Take a look at http://www.eftaylor.com/pub/chapter2.pdf if you get a chance, an excerpt from Taylor and Wheeler's book "Exploring black holes". They have an example there of how you could measure the shape of a rowboat by driving nails into it, and precisely measuring the distances between nails with strings running along the surface of the rowboat.

The mathematical object in General Relativity that gives you distances between points (and also the more general space-time equivalent, the Lorentz interval) is called a metric.

Einstein's field equations are basically equations that the metric must satisfy, given the matter distribution.

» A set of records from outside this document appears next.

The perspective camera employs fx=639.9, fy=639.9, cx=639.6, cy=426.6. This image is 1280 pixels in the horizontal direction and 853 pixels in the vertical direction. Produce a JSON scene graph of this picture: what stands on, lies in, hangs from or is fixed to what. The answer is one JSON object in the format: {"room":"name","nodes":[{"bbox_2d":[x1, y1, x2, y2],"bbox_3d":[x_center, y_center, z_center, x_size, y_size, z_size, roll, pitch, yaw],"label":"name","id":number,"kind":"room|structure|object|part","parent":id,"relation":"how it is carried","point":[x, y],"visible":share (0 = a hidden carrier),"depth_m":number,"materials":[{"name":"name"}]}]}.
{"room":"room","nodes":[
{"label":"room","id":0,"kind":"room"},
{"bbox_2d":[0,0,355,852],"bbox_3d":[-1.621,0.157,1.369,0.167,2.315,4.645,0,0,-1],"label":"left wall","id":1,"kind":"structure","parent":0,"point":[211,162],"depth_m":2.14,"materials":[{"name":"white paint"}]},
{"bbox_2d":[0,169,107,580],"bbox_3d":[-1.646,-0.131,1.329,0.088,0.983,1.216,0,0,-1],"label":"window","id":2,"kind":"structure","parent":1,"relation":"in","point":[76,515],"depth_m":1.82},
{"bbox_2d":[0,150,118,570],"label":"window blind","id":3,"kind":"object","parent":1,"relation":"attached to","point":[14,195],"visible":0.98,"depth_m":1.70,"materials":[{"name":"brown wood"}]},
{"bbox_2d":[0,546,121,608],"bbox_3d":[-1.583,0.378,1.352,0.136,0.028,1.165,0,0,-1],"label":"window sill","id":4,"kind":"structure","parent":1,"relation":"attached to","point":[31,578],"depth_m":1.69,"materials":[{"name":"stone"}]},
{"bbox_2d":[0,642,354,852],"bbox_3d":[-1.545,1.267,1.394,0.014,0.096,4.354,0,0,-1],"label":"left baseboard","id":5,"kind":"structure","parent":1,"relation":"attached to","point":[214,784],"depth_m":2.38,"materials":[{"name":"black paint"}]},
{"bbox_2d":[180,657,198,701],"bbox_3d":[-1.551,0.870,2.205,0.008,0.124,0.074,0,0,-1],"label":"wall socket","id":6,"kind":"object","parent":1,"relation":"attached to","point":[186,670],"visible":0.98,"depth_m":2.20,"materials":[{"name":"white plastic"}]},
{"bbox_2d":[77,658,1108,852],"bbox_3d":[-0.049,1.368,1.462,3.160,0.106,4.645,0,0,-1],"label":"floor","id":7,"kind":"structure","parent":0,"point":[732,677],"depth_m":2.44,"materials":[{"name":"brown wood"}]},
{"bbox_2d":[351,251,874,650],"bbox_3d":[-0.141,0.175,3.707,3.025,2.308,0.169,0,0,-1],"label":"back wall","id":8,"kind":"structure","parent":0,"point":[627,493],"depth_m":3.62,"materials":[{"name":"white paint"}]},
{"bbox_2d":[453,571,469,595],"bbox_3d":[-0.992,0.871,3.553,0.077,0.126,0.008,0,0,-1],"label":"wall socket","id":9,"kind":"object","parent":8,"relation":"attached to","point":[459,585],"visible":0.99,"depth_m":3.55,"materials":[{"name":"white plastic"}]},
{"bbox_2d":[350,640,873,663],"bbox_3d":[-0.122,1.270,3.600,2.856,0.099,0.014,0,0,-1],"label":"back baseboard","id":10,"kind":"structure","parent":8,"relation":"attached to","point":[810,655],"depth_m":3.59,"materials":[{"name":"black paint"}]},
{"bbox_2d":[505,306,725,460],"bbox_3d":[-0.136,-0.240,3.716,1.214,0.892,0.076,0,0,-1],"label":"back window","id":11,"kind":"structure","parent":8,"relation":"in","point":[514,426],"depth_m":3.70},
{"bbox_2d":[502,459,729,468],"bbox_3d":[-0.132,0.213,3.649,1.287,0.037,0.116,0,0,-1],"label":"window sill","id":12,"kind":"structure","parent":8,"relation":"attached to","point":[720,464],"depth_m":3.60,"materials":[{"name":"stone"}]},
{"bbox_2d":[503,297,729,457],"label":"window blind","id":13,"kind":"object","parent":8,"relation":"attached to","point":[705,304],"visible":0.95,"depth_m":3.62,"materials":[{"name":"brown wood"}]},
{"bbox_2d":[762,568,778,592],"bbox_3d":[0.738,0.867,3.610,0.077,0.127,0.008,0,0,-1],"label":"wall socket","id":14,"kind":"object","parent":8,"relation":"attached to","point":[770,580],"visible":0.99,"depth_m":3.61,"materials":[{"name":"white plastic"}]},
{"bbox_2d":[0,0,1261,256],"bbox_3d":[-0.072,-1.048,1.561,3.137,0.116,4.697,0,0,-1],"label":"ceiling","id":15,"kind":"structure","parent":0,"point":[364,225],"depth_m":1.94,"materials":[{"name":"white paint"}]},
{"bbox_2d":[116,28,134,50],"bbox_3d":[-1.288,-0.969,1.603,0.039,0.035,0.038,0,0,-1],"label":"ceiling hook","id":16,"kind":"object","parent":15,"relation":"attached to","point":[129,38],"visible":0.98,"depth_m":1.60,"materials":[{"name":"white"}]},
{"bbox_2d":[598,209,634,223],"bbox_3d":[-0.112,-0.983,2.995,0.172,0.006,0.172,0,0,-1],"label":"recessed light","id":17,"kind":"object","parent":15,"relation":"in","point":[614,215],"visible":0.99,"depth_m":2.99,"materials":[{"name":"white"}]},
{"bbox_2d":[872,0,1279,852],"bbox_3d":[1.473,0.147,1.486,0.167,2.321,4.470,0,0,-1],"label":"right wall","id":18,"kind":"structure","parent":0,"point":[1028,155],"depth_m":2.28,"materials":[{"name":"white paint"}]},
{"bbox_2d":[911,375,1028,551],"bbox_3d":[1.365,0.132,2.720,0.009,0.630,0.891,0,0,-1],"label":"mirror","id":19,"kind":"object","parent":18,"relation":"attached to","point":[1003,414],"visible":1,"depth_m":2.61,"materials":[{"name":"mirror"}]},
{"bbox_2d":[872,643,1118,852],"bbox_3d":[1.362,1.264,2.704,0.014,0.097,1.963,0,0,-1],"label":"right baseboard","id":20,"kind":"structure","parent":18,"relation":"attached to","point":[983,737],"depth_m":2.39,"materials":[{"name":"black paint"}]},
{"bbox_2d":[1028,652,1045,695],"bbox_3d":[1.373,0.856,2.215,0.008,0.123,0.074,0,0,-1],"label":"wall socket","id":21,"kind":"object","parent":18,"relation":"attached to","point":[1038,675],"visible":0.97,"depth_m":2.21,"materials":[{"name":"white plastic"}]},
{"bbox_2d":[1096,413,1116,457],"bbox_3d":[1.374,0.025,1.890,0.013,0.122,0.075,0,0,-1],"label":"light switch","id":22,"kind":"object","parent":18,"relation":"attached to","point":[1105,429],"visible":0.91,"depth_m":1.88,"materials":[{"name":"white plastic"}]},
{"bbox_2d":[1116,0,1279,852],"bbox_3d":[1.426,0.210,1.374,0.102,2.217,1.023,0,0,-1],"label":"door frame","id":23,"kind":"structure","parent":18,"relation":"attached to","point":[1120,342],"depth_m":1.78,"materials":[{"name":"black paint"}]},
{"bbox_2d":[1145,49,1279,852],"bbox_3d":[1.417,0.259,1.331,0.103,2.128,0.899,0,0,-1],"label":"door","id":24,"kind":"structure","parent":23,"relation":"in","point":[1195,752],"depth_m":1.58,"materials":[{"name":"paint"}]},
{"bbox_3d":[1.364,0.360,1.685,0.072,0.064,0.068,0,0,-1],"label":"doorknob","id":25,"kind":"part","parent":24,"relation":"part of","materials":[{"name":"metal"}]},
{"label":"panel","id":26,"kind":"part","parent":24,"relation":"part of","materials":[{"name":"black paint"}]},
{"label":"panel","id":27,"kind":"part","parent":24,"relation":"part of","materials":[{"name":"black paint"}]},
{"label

So the short answer to your question is that you define the shapes by the metric, which can be regarded as a tool that gives you the distance between every pair of events on the space-time manifold, which are analogous to the nails that you drove into the hull of the rowboat.
 
berra said:
Say you have a box with a round marble on it. Classically I would have no problem describing that, but how is it done in general relativity? Do one just assume that the marble is round and that the box is ... boxy... in the 3D subspace at a certain foil of time? (Foliation is the correct term right?) Or does one iteratively perturb/deform the (materials) geometry, until Einsteins laws with the stress energy tensor etc is satisfied? I'm asking because I have a gut feeling that a round marble isn't round in general relativity. And also because every single textbook I have read have been void of examples.

Thanks!

You do not need GR to describe your setup. According to GR we live in a locally minkowskian geometry that is 'carried' with us as we go through time ( and possibly space).

Your local frame in your lab is as close enough to Euclidean/Minkowski over a large enough volume, to use those models.

The deviation of the local coordinates from flatness is calculable ( actual numbers !).